In this section, the four channel conditions are considered and the optimal antenna positions obtained by GA are presented in Table 3. Please note that the positions in Tables 3 and 2 for GA are not the same. This is because the deterministic channel in the previous section is generated with the different random set of 360-360 fading channels. It is also noticed that the different channel conditions provide the different coordination of antennas. The results emphasize that to design the suitable antenna positions according to channel conditions is very important. However, the channels of mobile users are always changed by time and unpredictable. Hence, this paper proposes the averaging solutions to be used as the case of nondeterministic situation.

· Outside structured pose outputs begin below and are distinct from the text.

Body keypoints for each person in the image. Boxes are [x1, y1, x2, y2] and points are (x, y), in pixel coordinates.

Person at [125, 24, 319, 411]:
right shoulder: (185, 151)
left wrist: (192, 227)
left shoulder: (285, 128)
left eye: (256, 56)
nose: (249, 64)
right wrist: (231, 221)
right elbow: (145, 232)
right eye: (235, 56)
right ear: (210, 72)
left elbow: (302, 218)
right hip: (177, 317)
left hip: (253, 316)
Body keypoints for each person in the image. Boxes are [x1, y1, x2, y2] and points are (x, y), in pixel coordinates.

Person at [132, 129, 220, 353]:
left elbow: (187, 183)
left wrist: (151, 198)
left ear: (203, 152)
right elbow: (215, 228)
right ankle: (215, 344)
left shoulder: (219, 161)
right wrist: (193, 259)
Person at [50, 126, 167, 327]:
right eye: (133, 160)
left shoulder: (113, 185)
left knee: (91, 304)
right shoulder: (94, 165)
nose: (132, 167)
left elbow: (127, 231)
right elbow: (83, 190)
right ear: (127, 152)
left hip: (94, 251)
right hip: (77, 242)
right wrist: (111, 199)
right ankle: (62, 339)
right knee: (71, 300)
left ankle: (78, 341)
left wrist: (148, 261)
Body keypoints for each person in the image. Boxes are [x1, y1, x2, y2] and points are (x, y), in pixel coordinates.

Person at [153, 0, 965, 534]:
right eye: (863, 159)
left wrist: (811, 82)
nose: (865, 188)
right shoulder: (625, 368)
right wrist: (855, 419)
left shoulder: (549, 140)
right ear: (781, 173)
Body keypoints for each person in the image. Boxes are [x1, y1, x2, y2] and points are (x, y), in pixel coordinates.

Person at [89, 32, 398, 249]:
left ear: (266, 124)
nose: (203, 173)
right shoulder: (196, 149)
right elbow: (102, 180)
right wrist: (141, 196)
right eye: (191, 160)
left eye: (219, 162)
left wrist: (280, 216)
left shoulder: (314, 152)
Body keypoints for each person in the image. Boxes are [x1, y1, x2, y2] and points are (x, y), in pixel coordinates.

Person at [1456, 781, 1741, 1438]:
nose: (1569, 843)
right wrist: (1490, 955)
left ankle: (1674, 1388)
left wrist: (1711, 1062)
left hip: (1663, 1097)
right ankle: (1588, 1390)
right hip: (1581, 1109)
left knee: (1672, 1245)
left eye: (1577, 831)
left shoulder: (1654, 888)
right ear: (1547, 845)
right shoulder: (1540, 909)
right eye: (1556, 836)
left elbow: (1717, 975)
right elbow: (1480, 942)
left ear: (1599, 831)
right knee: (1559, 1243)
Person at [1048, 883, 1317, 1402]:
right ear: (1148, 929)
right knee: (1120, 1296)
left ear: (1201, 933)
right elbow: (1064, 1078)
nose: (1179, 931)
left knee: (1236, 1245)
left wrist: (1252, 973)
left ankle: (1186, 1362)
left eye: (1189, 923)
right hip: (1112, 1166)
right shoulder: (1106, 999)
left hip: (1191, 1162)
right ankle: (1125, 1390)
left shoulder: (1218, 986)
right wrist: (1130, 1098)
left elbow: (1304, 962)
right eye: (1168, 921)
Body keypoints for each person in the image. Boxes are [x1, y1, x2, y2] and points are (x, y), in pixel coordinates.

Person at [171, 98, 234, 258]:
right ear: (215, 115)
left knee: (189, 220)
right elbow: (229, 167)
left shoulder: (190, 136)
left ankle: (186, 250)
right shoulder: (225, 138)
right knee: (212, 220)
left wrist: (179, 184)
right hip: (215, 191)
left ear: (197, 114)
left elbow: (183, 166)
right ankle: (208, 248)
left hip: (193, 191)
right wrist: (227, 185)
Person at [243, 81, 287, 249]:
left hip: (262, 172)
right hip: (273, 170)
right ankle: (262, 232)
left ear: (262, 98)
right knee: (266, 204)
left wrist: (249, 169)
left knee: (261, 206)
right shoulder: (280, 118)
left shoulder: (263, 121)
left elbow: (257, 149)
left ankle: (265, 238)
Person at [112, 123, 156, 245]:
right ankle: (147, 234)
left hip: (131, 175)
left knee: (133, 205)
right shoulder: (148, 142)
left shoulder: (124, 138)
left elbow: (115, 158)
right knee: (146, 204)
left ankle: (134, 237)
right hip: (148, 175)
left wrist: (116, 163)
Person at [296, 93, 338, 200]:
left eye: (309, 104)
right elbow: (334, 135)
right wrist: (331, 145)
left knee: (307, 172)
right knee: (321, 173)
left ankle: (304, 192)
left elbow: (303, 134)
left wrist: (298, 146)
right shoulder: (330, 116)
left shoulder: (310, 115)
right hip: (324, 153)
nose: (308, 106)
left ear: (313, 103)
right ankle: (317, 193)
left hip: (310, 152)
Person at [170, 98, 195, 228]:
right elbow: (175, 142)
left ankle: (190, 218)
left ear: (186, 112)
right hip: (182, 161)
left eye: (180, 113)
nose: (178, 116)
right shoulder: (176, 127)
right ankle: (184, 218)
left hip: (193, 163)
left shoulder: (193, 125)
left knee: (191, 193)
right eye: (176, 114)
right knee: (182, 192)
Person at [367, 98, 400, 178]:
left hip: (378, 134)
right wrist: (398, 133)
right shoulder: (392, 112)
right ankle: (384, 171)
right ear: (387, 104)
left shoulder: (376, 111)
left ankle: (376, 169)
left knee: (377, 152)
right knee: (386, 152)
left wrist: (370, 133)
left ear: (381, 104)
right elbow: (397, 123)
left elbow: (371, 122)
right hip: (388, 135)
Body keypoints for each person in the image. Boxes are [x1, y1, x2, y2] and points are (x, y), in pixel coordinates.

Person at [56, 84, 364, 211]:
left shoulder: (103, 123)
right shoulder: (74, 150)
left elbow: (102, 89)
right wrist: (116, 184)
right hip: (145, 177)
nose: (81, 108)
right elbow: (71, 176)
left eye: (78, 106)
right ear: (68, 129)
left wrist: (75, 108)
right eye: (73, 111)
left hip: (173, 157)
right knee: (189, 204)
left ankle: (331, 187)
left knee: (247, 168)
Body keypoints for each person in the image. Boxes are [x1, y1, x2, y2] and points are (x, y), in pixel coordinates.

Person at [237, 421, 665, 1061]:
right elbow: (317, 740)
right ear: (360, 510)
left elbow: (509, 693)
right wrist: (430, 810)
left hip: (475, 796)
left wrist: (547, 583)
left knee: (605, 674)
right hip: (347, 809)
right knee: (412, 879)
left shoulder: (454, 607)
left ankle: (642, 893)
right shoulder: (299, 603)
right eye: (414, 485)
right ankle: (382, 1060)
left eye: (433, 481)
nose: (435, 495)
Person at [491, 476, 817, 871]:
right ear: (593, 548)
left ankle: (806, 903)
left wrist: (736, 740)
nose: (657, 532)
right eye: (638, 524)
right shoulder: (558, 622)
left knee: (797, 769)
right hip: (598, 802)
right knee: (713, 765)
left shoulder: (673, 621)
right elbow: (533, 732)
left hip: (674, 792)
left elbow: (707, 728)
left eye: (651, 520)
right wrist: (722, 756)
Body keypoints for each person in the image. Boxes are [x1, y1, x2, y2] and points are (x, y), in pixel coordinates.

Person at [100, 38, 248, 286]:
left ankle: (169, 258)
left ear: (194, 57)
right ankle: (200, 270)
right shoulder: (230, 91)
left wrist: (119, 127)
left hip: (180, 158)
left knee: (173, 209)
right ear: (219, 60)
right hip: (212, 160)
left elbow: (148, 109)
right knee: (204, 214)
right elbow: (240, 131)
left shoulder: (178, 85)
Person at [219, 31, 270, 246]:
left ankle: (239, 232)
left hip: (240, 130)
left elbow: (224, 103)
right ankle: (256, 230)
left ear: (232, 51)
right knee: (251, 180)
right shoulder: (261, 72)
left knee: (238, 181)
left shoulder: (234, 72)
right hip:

By averaging all antenna positions from four channel conditions given in Table 3, the average solution is achieved. Next, the investigation on the average solution is undertaken.

Firstly, four antennas are manufactured according to all positions given in Table 3. Then, the antenna impedances including mutual impedances are measured by Agilent 8722D Network Analyzer. These impedances are the input parameters of MATLAB programming to calculate the channel capacity. Figures 17, 18, 19 and 20 show the cumulative distribution function of channel capacity when using all solutions given in Table 3 for channel condition (i), (ii), (iii), and (iv), respectively. The results indicate that the solution from the same condition of channels offer the best capacity in comparing with the others. However, the average solution still provides the high capacity with 0.2–1.7 bps/Hz less than the highest one and 0.8–5.1 bps/Hz more than the lowest one. Therefore, the average solution should be appropriated to be practically used for implementing 4×4 MIMO system on mobile handset.

7. Conclusion

In this paper, the optimal antenna positions on a mobile device for MIMO systems are presented by using genetic algorithm. The success of proposed method is confirmed by both deterministic and nondeterministic channels. Also in the paper, two types of antennas are constructed and tested to support the proposed concept for 3×3 and 4×4 MIMO systems. This investigation reveals an interesting antenna layout for implementing MIMO systems on a mobile device in practice. For nondeterministic channel, the experimental results indicate that the averaging approach of all solutions obtained from different channel conditions can provide the compromised benefits. Also, the paper suggests the MIMO designers to include the concern of channel conditions when MIMO antennas are practically manufactured for mobile handset.


This paper was supported by the Higher Education Research Promotion and National Research University Project of Thailand, Office of the Higher Education Commission.